Um 1450 verkauft der vorhin genannte Johann von Zweiffei das Gut den Ehegatten Albrecht von Zweiffei und Druytgen als den neuen „Swager und Swegeren." Anscheinend bewohnte die Familie von Zweiffei die Burg bis 1609. Ein Erbe der Familie von Zweiffei, Hans Wolf von Metternich, „Mitherr zu Rodendorf" verkauft sein väterliches Erbe, darunter auch Haus Niederwich im Jahre 1609 an Johann Scheurmann. Scheurmann überträgt sein erworbenes Gut im Jahre 1622 an Peter Beiwegh. Peter, Andreas und Johann Marx von Beiwegh, Vater und Söhne, verkaufen Niederbach am 12. Oktober 1636 dem Wilhelm von Hillesheim und Elisabeth von Carthausen zu Badinghagen sowie der Anna von Wiltberg zu Arendahl.

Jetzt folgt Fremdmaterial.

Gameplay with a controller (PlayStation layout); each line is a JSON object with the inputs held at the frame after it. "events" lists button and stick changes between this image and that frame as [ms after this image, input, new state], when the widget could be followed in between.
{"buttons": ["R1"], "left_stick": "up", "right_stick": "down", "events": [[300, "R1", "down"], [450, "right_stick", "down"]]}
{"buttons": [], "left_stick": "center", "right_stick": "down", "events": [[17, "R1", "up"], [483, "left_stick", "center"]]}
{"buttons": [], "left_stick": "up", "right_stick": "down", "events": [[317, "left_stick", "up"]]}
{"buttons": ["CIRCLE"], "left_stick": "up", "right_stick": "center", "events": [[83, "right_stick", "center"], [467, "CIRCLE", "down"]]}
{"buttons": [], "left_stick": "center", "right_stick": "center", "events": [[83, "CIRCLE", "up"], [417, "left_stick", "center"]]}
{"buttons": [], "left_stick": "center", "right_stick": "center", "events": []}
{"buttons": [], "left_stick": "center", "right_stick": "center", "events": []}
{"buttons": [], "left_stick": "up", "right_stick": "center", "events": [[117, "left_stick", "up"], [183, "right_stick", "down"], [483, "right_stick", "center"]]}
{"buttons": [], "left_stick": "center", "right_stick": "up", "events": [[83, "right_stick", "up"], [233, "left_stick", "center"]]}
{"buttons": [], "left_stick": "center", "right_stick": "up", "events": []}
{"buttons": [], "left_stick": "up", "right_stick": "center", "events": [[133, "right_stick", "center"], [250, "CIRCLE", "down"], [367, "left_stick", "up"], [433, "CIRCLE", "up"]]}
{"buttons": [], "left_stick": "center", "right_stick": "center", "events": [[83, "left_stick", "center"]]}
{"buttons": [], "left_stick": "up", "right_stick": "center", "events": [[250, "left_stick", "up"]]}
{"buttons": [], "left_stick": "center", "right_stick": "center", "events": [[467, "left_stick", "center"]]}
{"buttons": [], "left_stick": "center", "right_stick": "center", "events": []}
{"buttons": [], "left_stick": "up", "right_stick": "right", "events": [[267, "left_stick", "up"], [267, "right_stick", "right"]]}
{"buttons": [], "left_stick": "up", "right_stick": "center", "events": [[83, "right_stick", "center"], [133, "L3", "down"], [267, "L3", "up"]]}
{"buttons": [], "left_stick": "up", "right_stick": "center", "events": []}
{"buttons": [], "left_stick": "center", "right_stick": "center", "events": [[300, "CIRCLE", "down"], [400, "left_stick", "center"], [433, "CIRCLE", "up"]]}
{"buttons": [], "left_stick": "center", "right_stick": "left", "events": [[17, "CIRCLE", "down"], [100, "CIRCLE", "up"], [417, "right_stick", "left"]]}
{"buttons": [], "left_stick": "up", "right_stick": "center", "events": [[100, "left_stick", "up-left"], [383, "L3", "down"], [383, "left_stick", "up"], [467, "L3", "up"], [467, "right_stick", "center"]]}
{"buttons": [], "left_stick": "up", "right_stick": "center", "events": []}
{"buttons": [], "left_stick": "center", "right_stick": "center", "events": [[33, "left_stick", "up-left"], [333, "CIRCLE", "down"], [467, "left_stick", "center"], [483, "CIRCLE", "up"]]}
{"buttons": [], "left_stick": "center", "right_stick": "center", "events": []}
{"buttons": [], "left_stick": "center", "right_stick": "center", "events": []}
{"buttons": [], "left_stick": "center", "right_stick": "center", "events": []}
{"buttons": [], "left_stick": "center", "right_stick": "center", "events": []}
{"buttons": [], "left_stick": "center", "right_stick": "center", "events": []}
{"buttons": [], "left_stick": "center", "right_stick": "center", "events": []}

Im Jahre 1636 wird also zuerst der Name Hillesheim erwähnt. Dieses Geschlecht nannte sich mit seinem vollen Namen „von Merscheidt genannt von Hillesheim". Der Name soll keltisch-germanischen Ursprungs sein: Hillesheim = Heimat der Kriegsgöttin Hilde. Das Wappenschild der Familie zeigte in goldenem Felde drei nebeneinanderstehende schwarze Balken und auf dem Helme einen schwarzen Steinbock mit goldenem Halsbande, auf welchem sich die Balken wiederholten. Im Munde trug der Steinbock einen goldenen Stern. Unser Photo zeigt ein Wappenbild, das im Giebel der Frontseite des Hauses Niederbach eingemauert ist. Es trägt die Jahreszahl 1742 und stellt vermutlich das Bündniswappen des Rittergeschlechtes Hillesheim und der Grafen von Spee dar. Bei Außenputzarbeiten wurde es allerdings vor einigen Jahren stark beschädigt. übrigens war es gar nicht so einfach, dieses Photo herzustellen. An dieser Stelle möchten wir uns bei der Freiwilligen Feuerwehr Uthweiler und dem Photo-Atelier Balensiefen in Oberpleis für ihre freundliche Hilfe bedanken."